Not that any assassination attempt would stand a chance against Vinea’s power, much less Judar’s. But Balbadd had no Dungeon Conqueror, no Magi. They might underestimate Kou power, and make a fatal mistake.
No Conqueror except Merhdad. Kougyoku sighed. I almost wish you’d had more time. I want a fair fight.
Creak almost lost in the crowd’s roar, the palace gates opened.
There he is!
The king of Sindria, magnificent in white, gold, and that odd sky-purple; why did he favor that over the rich blood hues of Reim and the Kou….
And there was Merhdad, walking beside the king like a free man instead of a prisoner facing death. Much less impressive, especially since he’d hidden that striking gold hair under yet another of those ridiculous Partevian hats.
The Partevian ambassador squinted his way, then huffed. “Balbadd.”
“Oh?” Drawled the noble from Reim, the pressed folds of his toga shifting as he crossed his arms. “Not yours after all?”
“That blond? More likely one of yours.”
Blond makes a difference? Kougyoku wanted to ask. The Kou Empire had at least a dozen different peoples in it. Reim was an empire, and Partevia had been, once; surely they had just as many?
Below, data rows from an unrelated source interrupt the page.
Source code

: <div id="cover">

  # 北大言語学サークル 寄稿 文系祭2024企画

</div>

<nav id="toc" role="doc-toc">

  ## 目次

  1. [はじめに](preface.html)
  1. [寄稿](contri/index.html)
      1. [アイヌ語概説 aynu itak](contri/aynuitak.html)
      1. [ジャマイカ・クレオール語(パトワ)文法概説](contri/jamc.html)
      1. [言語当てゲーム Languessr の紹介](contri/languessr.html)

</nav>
But there wasn’t time. Sinbad and his prisoner weren’t alone. There was a small mob of merchants and porters striding in their wake, from a barefoot redheaded girl in a simple servant’s tunic to merchants with silk scarves to no few men rough and ready as Kouha’s newest recruits. No weapons in sight, beyond the daily knives all of Balbadd seemed to carry, but the hoard of chests, trunks, boxes…. “What is the meaning of this?”